Unlike the corona health crisis, we can deal with the economic crisis in a lot of different ways. By yelling that we need to “Open America Again,” get back to work and let nature deal with everything, Trump and Libertarians try to deny us from exploring options other than free market, oligarchic capitalism or the fractured stimulus/bailout strategy forced on us by conservatives and centrists.
Why not look to Europe, Asia, Australia and New Zealand? Why not use tax money to keep all businesses in business so that they can pay all their employees and survive the crisis? Why not shift the responsibility for healthcare coverage from employers and individuals to a single-payer system administered by the government or tightly-controlled insurance companies (as done in The Netherlands, France, and other countries)? Why not institute universal income?
Why not hike the tax rate on the wealthy, close tax loopholes, bring back the inheritance tax and capital gains? Why not break up monopolies and duopolies, and bring real competition in the economy? Why not reform our economy with the goal of more equity and, yes, compassion, something that can withstand challenges like this pandemic?

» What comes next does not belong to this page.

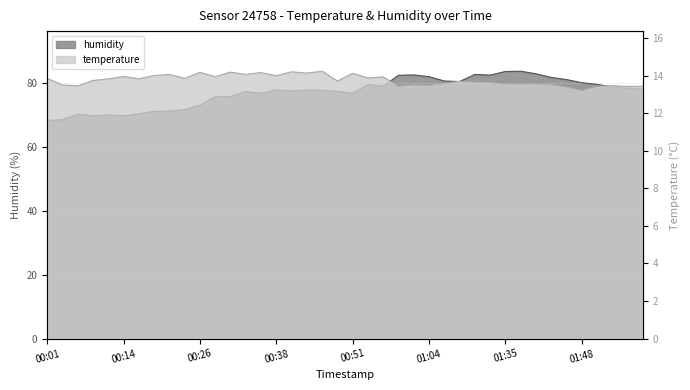

At which category does humidity reach its first local peak?

00:06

Why not be open-minded about the economy and not overact to COVID’s threat to capitalism?
What if by being quick to “get back to business,” we are over-reacting on the economy? Shouldn’t we consider all sides to this issue and make our decisions based on “everything and the needs of everyone”? Also, why is the only solution to the economic crisis a free market solution, the same free market that is failing us on PPEs and testing? Why are socialistic or social-democratic strategies to economic problems not worth your consideration? I am not talking ideology here, but as real practical solutions. Why is it the capitalists’ way or no way? Is capitalism an economic system or a religion?

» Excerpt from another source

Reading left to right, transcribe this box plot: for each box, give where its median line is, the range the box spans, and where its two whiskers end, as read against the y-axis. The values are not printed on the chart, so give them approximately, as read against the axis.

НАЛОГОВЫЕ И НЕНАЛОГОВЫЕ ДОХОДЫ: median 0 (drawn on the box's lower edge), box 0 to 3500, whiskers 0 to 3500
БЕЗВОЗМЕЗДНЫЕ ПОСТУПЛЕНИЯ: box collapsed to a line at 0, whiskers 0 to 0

Listen, I am all for questioning everything. If someone has “The Solution,” I say challenge it, but challenge everything equally and without prejudice. No scientist pulls an idea out of his ass – like using an anti-malarial drug to attack coronavirus – and says, “Go for it. What do you have to lose?” Every theory is tested and retested and challenged and challenged again. That is why we have drug trials. That is why it could take anywhere from one to two years for a COVID vaccine to become available.
So, how about applying the same scrutiny to the Libertarian critique and free market solutions to the problem? How about questioning the Libertarian/Trump desire to confuse health and economics? Or the tactic of pretend-reason and an “intellectual curiosity” that refuses to challenge one’s own assumptions? Let’s ask questions about the power structure that “Back in to business as usual” reinforces? C’mon, let’s ask some hard questions. Science will challenge itself. We need to take on conventional wisdom.